Maqdir menyampaikan keberatan atas tuntutan jaksa terkait dugaan penggelembungan harga (mark up) saat mengajukan daftar kuantitas (bill of quantity/BoQ) dalam proyek menara BTS 4G.

“Masa tidak boleh untung. Kalau ada keuntungan itu wajar,” tegas Maqdir.

Disisi lain, Maqdir juga menyangkal adanya anggapan bahwa proyek BTS 4G mangkrak. Menurut Maqdir, anggapan itu salah dan menyesatkan. Pasalnya, sambung Maqdir, berdasarkan fakta pekerjaan seluruh konsorsium sudah selesai hampir 100% di luar menara yang bermasalah karena kondisi kahar.

“Mestinya kalau pekerjaan belum selelsai ya jangan dipidanakan dahulu,” kata Maqdir.

Demikian juga mengenai kerugian negara berdasarkan hasil audit BPKP yang menyebutkan ada kerugian negara Rp 8 triliun, terutama karena menara belum selesai dibangun hingga 31 Maret 2022 adalah menyesatkan. Sebab faktanya, ungkap Maqdir, pembangunan menara BTS terus berlanjut hingga sekarang dan sebagian besar sudah selesai.

“Ini konyol BPKP. Kan uang yang diterima dari proyek itu Rp 7,7 triliun, tetapi nilai kerugian Rp 8 triliun. Ini konyol, ini yang harus dihentikan. Kan MK sudah memutuskan dalam menghitung kerugian harus BPK, enggak sembarangan. Kita kan mau tegakkan hukum,” ucap Maqdir.

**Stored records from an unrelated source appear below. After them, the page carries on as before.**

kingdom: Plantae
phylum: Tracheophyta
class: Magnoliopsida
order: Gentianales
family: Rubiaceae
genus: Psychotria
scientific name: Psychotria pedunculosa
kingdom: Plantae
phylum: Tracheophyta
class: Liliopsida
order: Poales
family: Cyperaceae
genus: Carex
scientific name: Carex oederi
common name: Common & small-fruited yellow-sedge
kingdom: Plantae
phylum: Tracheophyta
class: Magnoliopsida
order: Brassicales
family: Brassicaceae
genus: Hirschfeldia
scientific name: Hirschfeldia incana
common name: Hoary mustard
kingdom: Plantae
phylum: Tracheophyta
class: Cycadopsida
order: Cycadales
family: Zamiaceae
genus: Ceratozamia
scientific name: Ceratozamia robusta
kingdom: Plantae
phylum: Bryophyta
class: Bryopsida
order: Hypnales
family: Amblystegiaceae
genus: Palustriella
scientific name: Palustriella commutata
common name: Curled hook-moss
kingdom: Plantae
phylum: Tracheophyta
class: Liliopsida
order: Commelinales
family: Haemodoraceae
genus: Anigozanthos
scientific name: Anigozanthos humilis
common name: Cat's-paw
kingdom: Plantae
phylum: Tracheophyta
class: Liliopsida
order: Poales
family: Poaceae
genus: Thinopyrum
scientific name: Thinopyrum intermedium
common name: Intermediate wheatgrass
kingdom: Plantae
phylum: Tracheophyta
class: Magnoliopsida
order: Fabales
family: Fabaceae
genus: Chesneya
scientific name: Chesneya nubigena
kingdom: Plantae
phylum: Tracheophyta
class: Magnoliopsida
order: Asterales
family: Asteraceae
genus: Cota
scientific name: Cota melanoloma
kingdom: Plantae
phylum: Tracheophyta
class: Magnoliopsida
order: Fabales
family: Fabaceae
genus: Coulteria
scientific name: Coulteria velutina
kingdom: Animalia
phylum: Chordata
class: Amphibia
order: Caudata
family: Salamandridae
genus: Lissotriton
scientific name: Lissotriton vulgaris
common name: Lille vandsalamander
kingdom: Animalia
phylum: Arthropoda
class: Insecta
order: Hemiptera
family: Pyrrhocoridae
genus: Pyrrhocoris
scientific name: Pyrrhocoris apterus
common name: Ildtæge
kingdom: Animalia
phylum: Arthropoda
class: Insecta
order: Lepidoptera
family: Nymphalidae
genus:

Maqdir juga mempertanyakan penerapan pasal pencucian uang terhadap kliennya. Pasalnya, sangkaan itu dianggap terpenuhi jika seseorang sudah menerima sejumlah uang dan dipergunakan. Namun faktanya, kata Maqdir, hal itu tidak ada.

Maqdir menyebut sangkaan yang dituduhkan jaksa terhadap kliennya keliru dan tak terbukti. Atas dasar sejumlah kekeliruan itu, kata Maqdir, Galumbang Menak seharusnya
dapat dibebaskan.

“Jadi, harusnya dibebaskan. Karena konsunsursiom rugi. Plus cara penghitungan BPKP juga keliru,” tandas Maqdir.

Galumbang Menak Simanjuntak sebelumnya menyatakan keberatan atas tuntutan 15 tahun penjara karena tidak menikmati uang hasil korupsi. Itu disampaikan Galumbang dalam nota pembelaan atau pledoi atas tuntutan jaksa.

“Sampai hari ini saya tidak menerima apa yang dituduhkan. Hal ini juga diamini JPU dalam tuntutannya bahwa saya tidak menikmati hasil korupsi proyek BTS 4G,” tegas mantan Direktur Utama PT Moratelindo itu.